Although most bars I’ve been to seem to be doing the same amount of business, Curly’s is clearly suffering from the smoking ban. All the creeps and perverts who normally make this place fun seem to have been driven off. Even the mermaid with big tits is a little depressed tonight. I have one drink and head to West Duluth.

Outside the Rustic, there’s a guy complaining about how someone has parked in the smoking section. Inside, however, it’s nearly as bad as the scene at Curly’s. Heads are hanging low and no one is talking. Everyone’s just peeling the labels off their beer bottles and wishing they could blaze up.

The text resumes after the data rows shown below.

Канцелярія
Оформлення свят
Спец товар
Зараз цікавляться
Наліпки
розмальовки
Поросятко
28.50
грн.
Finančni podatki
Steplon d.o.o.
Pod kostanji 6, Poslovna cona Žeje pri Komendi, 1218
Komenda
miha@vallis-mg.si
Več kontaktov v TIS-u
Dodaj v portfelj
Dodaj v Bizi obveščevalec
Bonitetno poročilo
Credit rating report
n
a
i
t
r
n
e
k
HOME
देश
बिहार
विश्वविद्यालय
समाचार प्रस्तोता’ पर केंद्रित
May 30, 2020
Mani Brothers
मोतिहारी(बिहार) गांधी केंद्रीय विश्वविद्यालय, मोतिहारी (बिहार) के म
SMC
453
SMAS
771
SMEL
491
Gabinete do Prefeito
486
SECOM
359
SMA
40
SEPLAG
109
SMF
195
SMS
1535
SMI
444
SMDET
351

I suck down a draught beer in the near silence before I decide to head over to the Gopher. But as I turn for the door I notice there is a guy at the bar smoking. At last, I think I’ve found the defiance I’ve been looking for. The smoking lasts less than a minute, however, before the bartender notices and points him to the door. He slumps his shoulders and exits. Clearly, he’s too shitfaced to realize that there’s a smoking ban going on. He accepts this as another routine 86ing, which, according to the bartender, he’s been practically begging for all day.

“He’s been in here since four,” she says, then mumbles something about cutting him off and him stealing other people’s drinks. From the context, I gather that he wasn’t stealing them on purpose; he was just too drunk to understand they weren’t his. If my experience is worth anything, and I think it is, he’s going to wake up in the alley behind Applewood West apartments tomorrow with a burrito in his hand and his pockets turned out.

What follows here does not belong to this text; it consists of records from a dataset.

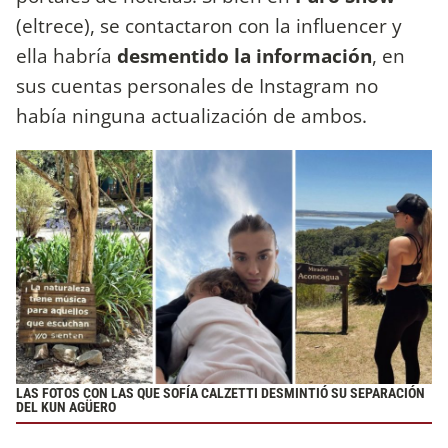
(eltrece), se contactaron con la influencer y
ella habría
desmentido la información
, en
sus cuentas personales de Instagram no
había ninguna actualización de ambos.
LAS FOTOS CON LAS QUE SOFÍA CALZETTI DESMINTIÓ SU SEPARACIÓN
DEL KUN AGÜERO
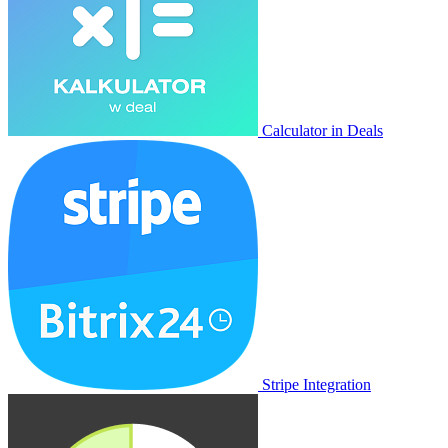
Calculator in Deals
Stripe Integration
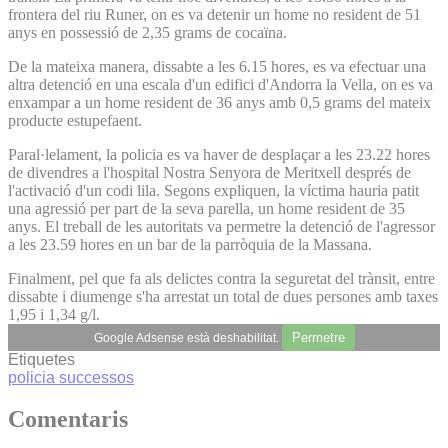
frontera del riu Runer, on es va detenir un home no resident de 51
anys en possessió de 2,35 grams de cocaïna.
De la mateixa manera, dissabte a les 6.15 hores, es va efectuar una
altra detenció en una escala d'un edifici d'Andorra la Vella, on es va
enxampar a un home resident de 36 anys amb 0,5 grams del mateix
producte estupefaent.
Paral·lelament, la policia es va haver de desplaçar a les 23.22 hores
de divendres a l'hospital Nostra Senyora de Meritxell després de
l'activació d'un codi lila. Segons expliquen, la víctima hauria patit
una agressió per part de la seva parella, un home resident de 35
anys. El treball de les autoritats va permetre la detenció de l'agressor
a les 23.59 hores en un bar de la parròquia de la Massana.
Finalment, pel que fa als delictes contra la seguretat del trànsit, entre
dissabte i diumenge s'ha arrestat un total de dues persones amb taxes
1,95 i 1,34 g/l.
Permetre
Google Adsense està deshabilitat.
Etiquetes
policia
successos
Comentaris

Across the street, the Gopher has a good crowd and karaoke is ruling the night. Despite the clean indoor air, everyone seems to be festive and having a good time. When I take my first sip of my whiskey Coke, I realize why. This might be a whiskey Coke, or it might be a tumbler full of paint thinner. There is a slight tinge of Coca-Cola flavor, like maybe the bartender rinsed the glass out with it before filling it entirely with Thompson’s Water Seal. Whatever I’m drinking, it only takes about three seconds for me to become chemically happy, and the dirtbag up on stage singing that “I’m a bitch, I’m a lover” song does his part to help out as well.

Suddenly, I feel a hand on my shoulder. A strange old man leans in and says to me, “See that kid in the hooded sweatshirt over there? Doesn’t he look like a booger?”